Incorrect date and time settings may prevent you from accessing your favorite online platforms and web pages. When you send a connection request to a web page, the server checks your PC’s date and time settings for security reasons. If your settings are incorrect, the connection request gets blocked.
Unfortunately, your Windows 10 computer may sometimes fail to sync with Internet time. When that happens, the following error message usually pops on the screen: “An error occurred while Windows was synchronizing with time.windows.com. This operation returned because the timeout period expired.” As a result, you need to manually update your date and time settings every time you start your machine. Then, use the troubleshooting methods below to fix the problem.
What to Do If Windows 10 Won’t Sync with the time.windows.com
Sync Date and Time Settings to time.nist.gov
First of all, go to Settings, select Time and language, and make sure Windows 10 is allowed to set the date and time settings automatically.
After that, check if you can reach the time.nist.gov server and sync your date and time settings.
- Go back to Date and time settings, and select Add clocks for different time zones.

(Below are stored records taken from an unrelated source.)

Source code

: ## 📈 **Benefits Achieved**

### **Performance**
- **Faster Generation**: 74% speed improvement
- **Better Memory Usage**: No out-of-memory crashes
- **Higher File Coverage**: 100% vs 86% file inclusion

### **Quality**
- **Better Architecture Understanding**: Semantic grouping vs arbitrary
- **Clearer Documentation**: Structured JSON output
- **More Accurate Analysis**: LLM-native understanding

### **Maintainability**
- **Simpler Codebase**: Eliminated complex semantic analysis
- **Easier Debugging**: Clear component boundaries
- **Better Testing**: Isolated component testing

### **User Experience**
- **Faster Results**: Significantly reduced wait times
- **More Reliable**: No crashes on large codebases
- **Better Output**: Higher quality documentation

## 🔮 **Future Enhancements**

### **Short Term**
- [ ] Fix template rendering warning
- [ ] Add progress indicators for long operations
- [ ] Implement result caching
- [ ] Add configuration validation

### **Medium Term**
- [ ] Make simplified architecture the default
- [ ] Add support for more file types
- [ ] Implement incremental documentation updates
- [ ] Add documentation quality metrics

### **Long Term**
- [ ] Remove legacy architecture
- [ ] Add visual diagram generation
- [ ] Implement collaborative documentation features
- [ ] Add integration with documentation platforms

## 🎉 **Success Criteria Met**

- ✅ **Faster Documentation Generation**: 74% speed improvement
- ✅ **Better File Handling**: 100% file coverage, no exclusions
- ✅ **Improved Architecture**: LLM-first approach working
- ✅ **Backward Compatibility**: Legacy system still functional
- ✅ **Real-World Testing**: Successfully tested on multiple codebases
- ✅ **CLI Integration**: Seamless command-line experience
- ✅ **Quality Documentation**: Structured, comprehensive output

- Then click on the Internet time tab.
- Hit the Change settings button.
- Use the drop-down menu and select the time.nist.gov time server.
Restart the Windows Time Service
- Press the Windows and R keys to open a new Run window.
- Type services.msc and hit Enter.
- Scroll down to Windows Time.
- Please right-click on the Windows Time service and stop it.
- Then, double-click on the Time service again and go to Startup Type.
- Set the Startup Type to Automatic.
- Save the changes, and restart your computer.
- Check if you can sync your PC’s date and time settings with the time.windows.com server.
Connect to NTP.org Time Servers
If the time.windows.com server is unreachable, or your computer fails to connect to it, use the NTP.org time servers.
- Type cmd in the Windows search bar and right-click on Command Prompt.
- Select Run as administrator.
- Then run the commands below to sync your computer’s date and time settings with the NTP.org time servers.
w32tm /register
sc start W32Time
w32tm /config /update /manualpeerlist:”pool.ntp.org”
Add More Time Servers
Did you know that you can manually add additional time servers by tweaking your Registry? To do that, launch the Registry Editor and go to
HKEY_LOCAL_MACHINE\SOFTWARE\Microsoft\Windows\CurrentVersion\DateTime\Servers. Then, right-click in an empty area in the right pane, select New and then click on String Value.
Add one of the servers below:
- time-a.nist.gov
- time-b.nist.gov
- nist.gov
- pool.ntp.org
- isc.org
- north-america.pool.ntp.org
Repeat the steps above for each of the time servers you want to add. Then, go back to Internet Time settings and connect to one of the servers you manually added to the list. Check if the error is gone.
Conclusion
If your computer is unable to sync with the time.windows.com time server, restart the Windows Time service. Then, try to connect to an alternative time server, such as the NTP.org time servers. You can manually add additional time servers by tweaking your Registry Editor settings. Hit the comments below and let us know which of these solutions worked for you.
Wayne says
I have this problem on a new computer with Windows 10 installed and updated. None of these fixes worked.
After executing the command line procedure ending with “w32tm /resync” I get “The computer did not resync because no time data was available.”
When I try synchronizing from “Internet Time settings:” I get “An error occurred while Windows was synchronizing with time.nist.gov. The operation returned because the timeout period expired.”
It does this also for time.windows.com, north-america.pool.ntp.org, and pool.ntp.org
Miks says
Happened both on my Windows 10 PC and on my new Windows 11 laptop, and none of the fixes worked. Starting to think I’m either possessed by the time demon or this issue is somehow linked to my Microsoft account.
Ashwath says
Thank you, had to update the server as you mentioned above to time.nist.gov from google.com
Wai says
Yes, this fixed it for me. Thank you
Mario says
As per the comments from t. Dayton, the instructions in this post does not fix the issue.
By the way it only happened after I applied the windows updates that were due.
T. Dayton says
I have this issue with Win 11 and I tried all of your fixes and it still hasn’t corrected. The advice from Microsoft is to reload windows BUT that would mean another day or so reloading programs and MSFS2020 is a 150+ GB download and it takes forever, so that’s not a good option for something that should be fixable.